Many groups have proclaimed themselves as enforcers of Trump administration policies, and more recently, as protectors of businesses in cities with protests, often antagonizing those protesters. The confrontations with protesters have also dovetailed with actions to protest coronavirus containment measures, often with a side of conspiracy theories to generate new member interest.
A well-known group, the Three Percenters, focuses on anti-immigrant activities and targets leftists like members of antifa. A leader of a chapter in Georgia, Chris Hill, is a Marine veteran who leads regular field training exercises.
The United Constitutional Patriots, a militia that patrols the southwestern border with Mexican, has also attracted veterans.
“The militia movement traditionally hated the federal government,” said Heidi Beirich, a co-founder of the Global Project Against Hate and Extremism. “This has completely changed with Trump.”

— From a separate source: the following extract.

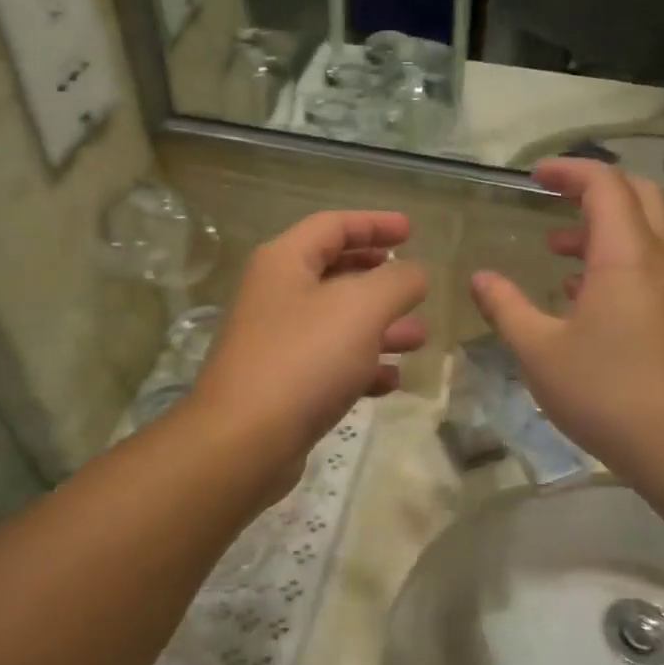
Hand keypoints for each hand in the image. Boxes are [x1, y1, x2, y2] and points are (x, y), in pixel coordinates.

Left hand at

As they have inserted themselves in cities with large protests, the groups have found themselves sometimes welcomed by local law enforcement. “We have militia groups that are inserting themselves into cities to, from their perspective, to fill a vacuum of law enforcement,” said Seth G. Jones, a senior adviser at the Center for Strategic and International Studies. “But they are doing things outside of the law to take law and order into their own hands.”
Mike Martinez, the police chief of Arroyo Grande, Calif., said the militias were a concern. “Many militias have their own ideology,” he said. “Some are not pro-law enforcement, so it is always important for us to be aware.”
The end of the Trump era would not spell the end to militias, the experts agreed. “In the immediate aftermath of an election, I don’t see this ebbing,” Mr. Jones said. “In fact my concern is there will be a range of organizations that don’t support the legitimacy of a Biden president and that administration will have to think about how to disarm militias. That will be a dangerous situation.”